• **TEXTE DE LECTURE**
··········
La plaine betteravière est verte et belle, mais il faut maintenant du soleil et de la chaleur. C’est bien d’avoir de belles feuilles, mais il faut qu’elles servent à faire de la racine et du sucre.
Quant aux prix, même si les marchés sont nettement moins favorables que lors de la campagne 2023, à date, ils laissent néanmoins entrevoir une rémunération intéressante. Des prix autour de 40 €/T ont été annoncés lors des assemblées générales de nos groupes sucriers. À date, ce prix est parfaitement atteignable, mais il reste encore plusieurs mois de commercialisation pour le confirmer définitivement.
Face à une moisson 2024 très mauvaise, voire dans certains secteurs catastrophique et pire qu'en 2016, la betterave jouera à nouveau son rôle de stabilisateur du revenu. Elle sera certainement l’une des cultures les plus rentables de l’exploitation et c’est une situation qu’il faut préserver pour l’avenir. C’est à ces conditions que l’on maintient durablement une industrie lourde sur notre territoire.
Quels sont les enjeux majeurs pour l’avenir de votre filière
C.C : « Le travail de la filière porte sur plusieurs axes majeurs. Tout d'abord, la performance agronomique : il faut défendre les moyens de production à notre disposition, faire avancer la recherche génétique, permettre l’accès aux techniques d’édition génomique, encourager les innovations sur l’agroéquipement, et faire évoluer les itinéraires techniques vers plus de résilience face aux aléas climatiques.
··········
• **CONSIGNE 1**
Énumérez les actions que le texte sur la filière betteravière rattache à la performance agronomique.
• **CONSIGNE 2**
Reprenez la rédaction du texte sur la filière betteravière à la suite de sa dernière phrase.
Les items n'ont aucun rôle à jouer dans ce travail.
··········
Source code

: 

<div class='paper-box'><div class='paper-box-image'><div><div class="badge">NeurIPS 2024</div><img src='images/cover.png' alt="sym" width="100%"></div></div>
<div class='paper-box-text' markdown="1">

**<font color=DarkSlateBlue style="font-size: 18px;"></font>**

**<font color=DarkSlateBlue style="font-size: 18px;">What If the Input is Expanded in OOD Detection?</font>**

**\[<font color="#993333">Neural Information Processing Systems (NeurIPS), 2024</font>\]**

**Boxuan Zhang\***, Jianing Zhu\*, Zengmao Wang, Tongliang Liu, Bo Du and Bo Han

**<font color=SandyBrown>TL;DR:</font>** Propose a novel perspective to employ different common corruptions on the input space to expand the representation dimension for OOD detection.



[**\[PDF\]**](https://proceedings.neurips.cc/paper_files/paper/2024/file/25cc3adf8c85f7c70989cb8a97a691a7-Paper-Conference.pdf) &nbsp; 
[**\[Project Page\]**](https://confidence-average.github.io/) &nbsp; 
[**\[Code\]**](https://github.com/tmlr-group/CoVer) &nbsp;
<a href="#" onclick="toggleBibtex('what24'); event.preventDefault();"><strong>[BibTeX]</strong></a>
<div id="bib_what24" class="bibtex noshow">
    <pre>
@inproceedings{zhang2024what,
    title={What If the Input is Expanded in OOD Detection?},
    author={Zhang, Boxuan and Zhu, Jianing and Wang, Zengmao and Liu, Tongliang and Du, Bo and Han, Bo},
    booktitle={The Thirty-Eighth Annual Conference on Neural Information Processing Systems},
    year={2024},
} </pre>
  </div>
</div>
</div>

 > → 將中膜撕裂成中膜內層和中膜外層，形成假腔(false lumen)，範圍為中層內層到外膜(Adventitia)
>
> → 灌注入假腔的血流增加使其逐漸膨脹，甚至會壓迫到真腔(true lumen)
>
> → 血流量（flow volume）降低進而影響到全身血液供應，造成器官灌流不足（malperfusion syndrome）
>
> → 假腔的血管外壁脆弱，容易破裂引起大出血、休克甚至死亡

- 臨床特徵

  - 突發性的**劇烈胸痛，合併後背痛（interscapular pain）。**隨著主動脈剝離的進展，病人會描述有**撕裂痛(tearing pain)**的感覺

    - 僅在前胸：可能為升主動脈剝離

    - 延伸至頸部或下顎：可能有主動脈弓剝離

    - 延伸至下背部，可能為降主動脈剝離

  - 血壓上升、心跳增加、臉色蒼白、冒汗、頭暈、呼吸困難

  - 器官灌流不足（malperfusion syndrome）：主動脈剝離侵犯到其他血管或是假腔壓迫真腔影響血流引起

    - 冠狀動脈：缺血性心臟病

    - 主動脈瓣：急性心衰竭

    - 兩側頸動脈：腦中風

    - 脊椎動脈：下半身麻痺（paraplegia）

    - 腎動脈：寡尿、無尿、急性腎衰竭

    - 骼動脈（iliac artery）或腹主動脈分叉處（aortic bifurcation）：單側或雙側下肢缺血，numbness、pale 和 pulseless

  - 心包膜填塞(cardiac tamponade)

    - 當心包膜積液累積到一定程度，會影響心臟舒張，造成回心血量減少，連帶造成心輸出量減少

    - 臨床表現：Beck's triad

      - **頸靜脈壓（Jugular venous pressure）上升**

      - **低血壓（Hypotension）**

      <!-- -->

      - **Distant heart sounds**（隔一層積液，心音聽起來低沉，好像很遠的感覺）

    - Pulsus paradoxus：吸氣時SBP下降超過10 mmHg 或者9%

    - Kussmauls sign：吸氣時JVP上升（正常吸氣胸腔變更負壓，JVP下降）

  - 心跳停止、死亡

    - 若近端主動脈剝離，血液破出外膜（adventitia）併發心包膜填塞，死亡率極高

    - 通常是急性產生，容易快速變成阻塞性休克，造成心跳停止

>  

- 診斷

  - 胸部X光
··········
• **RÉPONSE RÉDIGÉE 1**
- Défendre les moyens de production disponibles
- Faire avancer la recherche génétique
- Permettre l'accès aux techniques d'édition génomique
- Encourager les innovations sur l'agroéquipement
- Faire évoluer les itinéraires techniques vers plus de résilience face aux aléas climatiques

• **RÉPONSE RÉDIGÉE 2**
Vient ensuite, la performance économique de la culture : elle dépend de nos marchés (sucre France UE et monde, éthanol, pulpes), de notre capacité à gérer la volatilité mais aussi à protéger nos marchés des importations déloyales. La performance, l’agilité commerciale, industrielle de nos outils de transformation et enfin les décisions en matière de retours financiers de nos groupes font aussi partie de cette équation. Il faut également des surfaces suffisantes et stables, pour écraser les coûts industriels, sans créer de déséquilibres de marchés.
Enfin, il y a la décarbonation des pratiques agricoles et des process industriels. Les solutions se mettent en place, mais le changement de pratiques agricoles doit être accompagné financièrement, tout comme les investissements industriels.
De manière générale, il est nécessaire de promouvoir notre souveraineté alimentaire et ses ressorts : une agriculture compétitive, tournée vers le progrès, qui intègre les préoccupations environnementales et offre des solutions pour y répondre. Nous devons dialoguer avec nos responsables politiques, nos élus nationaux et européens, notre administration. Nous devons expliquer que l’agriculture française peut produire tout en offrant de fortes potentialités pour capter du carbone et lutter contre le réchauffement climatique ».
Quelle sera votre actualité à la Foire de Châlons cette année ?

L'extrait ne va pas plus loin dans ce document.